Consigne: Recopiez le passage du texte sur Claude Lucas en commençant par « L'un des rares » et en allant jusqu'à « à Saint- Malo. ». Renommez « couvent » en « monastère » à chaque occurrence.

Texte fourni:

L'un des rares moments de bonheur rapportés dans le livre se situe précisément dans un
couvent où le héros, traqué par la police, cherche un refuge qui lui est accordé en
connaissance de sa mauvaise cause (allons, on n'y accueille donc pas que les Touvier...). «
Etre homme, et rien de plus rien de trop , tel est ici l'enjeu unique et suffisant. »
Mais comment, à la longue, ne pas désespérer « au spectacle de la déchirante paix
des autres, de la torturante foi des autres ?...»
La vie de Claude
Lucas avait commencé dans les chuchotements funèbres et les chants d'église. Une jeune
maman bretonne qui aime un collègue de travail marié et père de famille ; ils se
suicideront au gaz quand leur enfant aura dix-huit mois. Cela peut créer un vide. La
jeunesse vécue avec une grand-mère tenant la barre du Café du bassin, à Saint- Malo.
Un collège religieux où l'on réussit très bien. Une crise d'adolescence
particulièrement vigoureuse. Quelques dérapages aboutiront, à l'âge de dix-neuf ans,
au meurtre d'un souteneur. Cette foucade juvénile, qui aujourd'hui vaudrait aisément dix
ans ferme, fut sanctionnée à l'époque (1963) de manière intelligente : cinq ans avec
sursis. C'était faire la part des choses tout en marquant le coup. Un garçon avisé se
fût tenu coi. Lucas était déjà pris en main par son destin. Sursis révoqué après
une deuxième condamnation pour vols et port d'arme. Cinq ans à la terrible centrale
d'Ensisheim. Et ainsi de suite. Dix-huit ans d'enfermement à ce jour. Ce qui fait le
charme de l'ouvrage, c'est son étonnante diversité. Il ne dit pas seulement la geste
d'un truand point par l'angoisse existentielle, « allant je ne sais où, en quête de
je ne sais quoi ». Boum-Boum tient sa partie comme Manu Levinas . La
presse espagnole appela Lucas el gangster filósofo, mais le milieu le surnomme l'Abbé
simplement en raison de son éducation chez les bons pères. Monté sur un coup, il
n'assomme pas ses compagnons de travail en leur citant Kierkegaard à tout bout de champ.

Données d'entrée:
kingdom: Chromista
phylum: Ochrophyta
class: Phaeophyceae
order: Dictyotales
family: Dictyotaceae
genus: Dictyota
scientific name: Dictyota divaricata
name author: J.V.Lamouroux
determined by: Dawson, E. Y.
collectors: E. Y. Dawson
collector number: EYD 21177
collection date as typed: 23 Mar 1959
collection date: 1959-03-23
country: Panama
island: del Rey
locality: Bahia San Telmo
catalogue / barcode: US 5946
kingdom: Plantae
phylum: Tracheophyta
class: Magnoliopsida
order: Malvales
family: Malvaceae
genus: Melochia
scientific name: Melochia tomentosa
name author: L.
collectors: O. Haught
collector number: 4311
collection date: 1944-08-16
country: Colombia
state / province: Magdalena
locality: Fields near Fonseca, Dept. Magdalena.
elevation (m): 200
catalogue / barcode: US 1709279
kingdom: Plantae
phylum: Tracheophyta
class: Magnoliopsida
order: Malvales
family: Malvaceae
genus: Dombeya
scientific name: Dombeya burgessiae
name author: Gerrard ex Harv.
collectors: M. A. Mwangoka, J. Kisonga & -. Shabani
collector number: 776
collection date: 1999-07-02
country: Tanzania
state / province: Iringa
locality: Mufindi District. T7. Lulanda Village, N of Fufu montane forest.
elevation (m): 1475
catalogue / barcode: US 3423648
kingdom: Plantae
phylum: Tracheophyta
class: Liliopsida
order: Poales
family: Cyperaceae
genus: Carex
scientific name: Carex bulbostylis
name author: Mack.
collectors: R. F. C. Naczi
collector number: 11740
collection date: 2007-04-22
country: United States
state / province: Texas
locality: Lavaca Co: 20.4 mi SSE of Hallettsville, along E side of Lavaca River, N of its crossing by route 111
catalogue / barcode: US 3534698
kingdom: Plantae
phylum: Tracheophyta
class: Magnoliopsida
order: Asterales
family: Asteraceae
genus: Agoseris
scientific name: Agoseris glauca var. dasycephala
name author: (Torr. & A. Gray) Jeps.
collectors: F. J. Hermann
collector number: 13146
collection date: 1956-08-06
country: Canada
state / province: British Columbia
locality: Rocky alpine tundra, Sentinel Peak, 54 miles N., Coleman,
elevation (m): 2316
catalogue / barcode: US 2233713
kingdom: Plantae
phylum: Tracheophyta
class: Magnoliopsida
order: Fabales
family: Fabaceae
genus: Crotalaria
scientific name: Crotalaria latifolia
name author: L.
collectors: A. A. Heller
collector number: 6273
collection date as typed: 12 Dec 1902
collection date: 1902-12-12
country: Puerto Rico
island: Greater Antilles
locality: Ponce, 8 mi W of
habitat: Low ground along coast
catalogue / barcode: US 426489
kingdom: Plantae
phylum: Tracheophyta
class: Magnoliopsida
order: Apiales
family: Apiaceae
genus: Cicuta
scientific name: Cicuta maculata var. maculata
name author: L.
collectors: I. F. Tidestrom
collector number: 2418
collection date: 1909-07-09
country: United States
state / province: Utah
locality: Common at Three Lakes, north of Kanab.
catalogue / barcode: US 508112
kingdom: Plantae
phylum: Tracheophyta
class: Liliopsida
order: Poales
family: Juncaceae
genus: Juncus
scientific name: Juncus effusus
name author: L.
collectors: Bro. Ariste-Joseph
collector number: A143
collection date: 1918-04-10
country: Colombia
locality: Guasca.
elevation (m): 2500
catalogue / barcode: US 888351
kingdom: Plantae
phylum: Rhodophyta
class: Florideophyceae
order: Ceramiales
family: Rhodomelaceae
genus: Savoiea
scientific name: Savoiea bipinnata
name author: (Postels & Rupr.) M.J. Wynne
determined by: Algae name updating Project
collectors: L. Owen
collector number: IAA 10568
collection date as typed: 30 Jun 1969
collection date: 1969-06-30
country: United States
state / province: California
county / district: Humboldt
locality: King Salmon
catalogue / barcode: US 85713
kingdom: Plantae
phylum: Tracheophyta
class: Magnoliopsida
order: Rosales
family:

Réponse ci-dessous:
L'un des rares moments de bonheur rapportés dans le livre se situe précisément dans un
monastère où le héros, traqué par la police, cherche un refuge qui lui est accordé en
connaissance de sa mauvaise cause (allons, on n'y accueille donc pas que les Touvier...). «
Etre homme, et rien de plus rien de trop , tel est ici l'enjeu unique et suffisant. »
Mais comment, à la longue, ne pas désespérer « au spectacle de la déchirante paix
des autres, de la torturante foi des autres ?...»
La vie de Claude
Lucas avait commencé dans les chuchotements funèbres et les chants d'église. Une jeune
maman bretonne qui aime un collègue de travail marié et père de famille ; ils se
suicideront au gaz quand leur enfant aura dix-huit mois. Cela peut créer un vide. La
jeunesse vécue avec une grand-mère tenant la barre du Café du bassin, à Saint- Malo.